Burnley Greyhound Stadium
- Interactive map of Burnley Greyhound Stadium
- Location: Burnley, Lancashire, England
- Coordinates: 53°46′53″N 2°13′33″W﻿ / ﻿53.78139°N 2.22583°W

Construction
- Opened: 1927
- Closed: 1935

= Burnley Greyhound Stadium =

Former British sports venue

Burnley Greyhound Stadium also known as Towneley Stadium was a former greyhound racing and speedway stadium in Burnley, Lancashire, England.

== Origins==
South of Burnley there was a large open space known as Towneley Park which served Towneley Hall and the Towneley family for five centuries. In 1902 the estate was sold to the Burnley Corporation and, although most of the park remained in situ, they agreed the sale of a plot of land that ran alongside the River Calder and the Hall's north access road. This ten-acre plot was in the area known as Towneley Holmes.

The stadium could be accessed from either the east or west side; on the west side the path was opposite the Smalley Street junction with Woodgrove Road and cut across Towneley Park meeting the Hall's north access road. The stadium kennels were adjacent to this path situated on the north side of the stadium. From the east there was footbridge over the River Calder that met the Hall's north access road. Whichever entry was chosen resulted in the same turnstile entrances on the east side of the stadium being used where the main stand overlooked the course.

A local company with a share capital of £13,000 purchased and constructed the greyhound track, which was a very large 570 yards in circumference. The first race night was held on 3 September 1927 with seven thousand attending the meeting opened by Lady O'Hagan.

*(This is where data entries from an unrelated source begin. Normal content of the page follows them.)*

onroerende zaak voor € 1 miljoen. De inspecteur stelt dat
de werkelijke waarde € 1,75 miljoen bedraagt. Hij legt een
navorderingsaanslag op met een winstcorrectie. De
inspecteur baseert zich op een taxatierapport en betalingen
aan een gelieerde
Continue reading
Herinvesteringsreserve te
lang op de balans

Harry Bury was the first general manager, but left for the newly opened Albion Greyhound Racecourse in February 1928.

== History ==
100 greyhounds brought mainly from Hull were initially housed at the Burnley track. The stadium came under the control of a company called the Associated Greyhound Racecourses, with Towneley becoming their second of three tracks that they eventually owned, the first being Darnall Stadium, and the third the Old Craven Park in Hull.

Haulage businessman Bill Sharples had a litter out of track bitch Calliope, sired by Grand National finalist Douro, and trainers included former England goalkeeper Jack Hillman and Jack Ashworth. In 1931, four years after opening, the Associated Greyhound Racecourses went bankrupt, and the track was taken over by a local businessman named W Spencer, who closed the stadium, blaming the government betting bill that restricted the days that tracks could race. With meetings limited to a maximum of 101 per annum the management put the stadium, kennels and equipment up for auction.

==Speedway==
A Burnley speedway team was formed and joined the inaugural 1929 Speedway English Dirt Track League, but withdrew mid-season and had their results expunged.

==Closure==
In 1935 the stadium was taken over by Captain Ramsbottom, who had replaced Harry Bury as the judge and handicapper under a previous promotion. Ramsbottom then made a quick profit by selling onto two brothers, Dr. and Clem Hodgson, with the last greyhound meeting taking place on 2 November 1935.
The stadium's stands, shelters and kennels were demolished, and the track was filled in; the site became playing fields.

A golf course then opened to the north and incorporated the site. The stadium was on what today are the northerly holes of a golf course, exactly opposite the £33 million Unity College on the River Calder.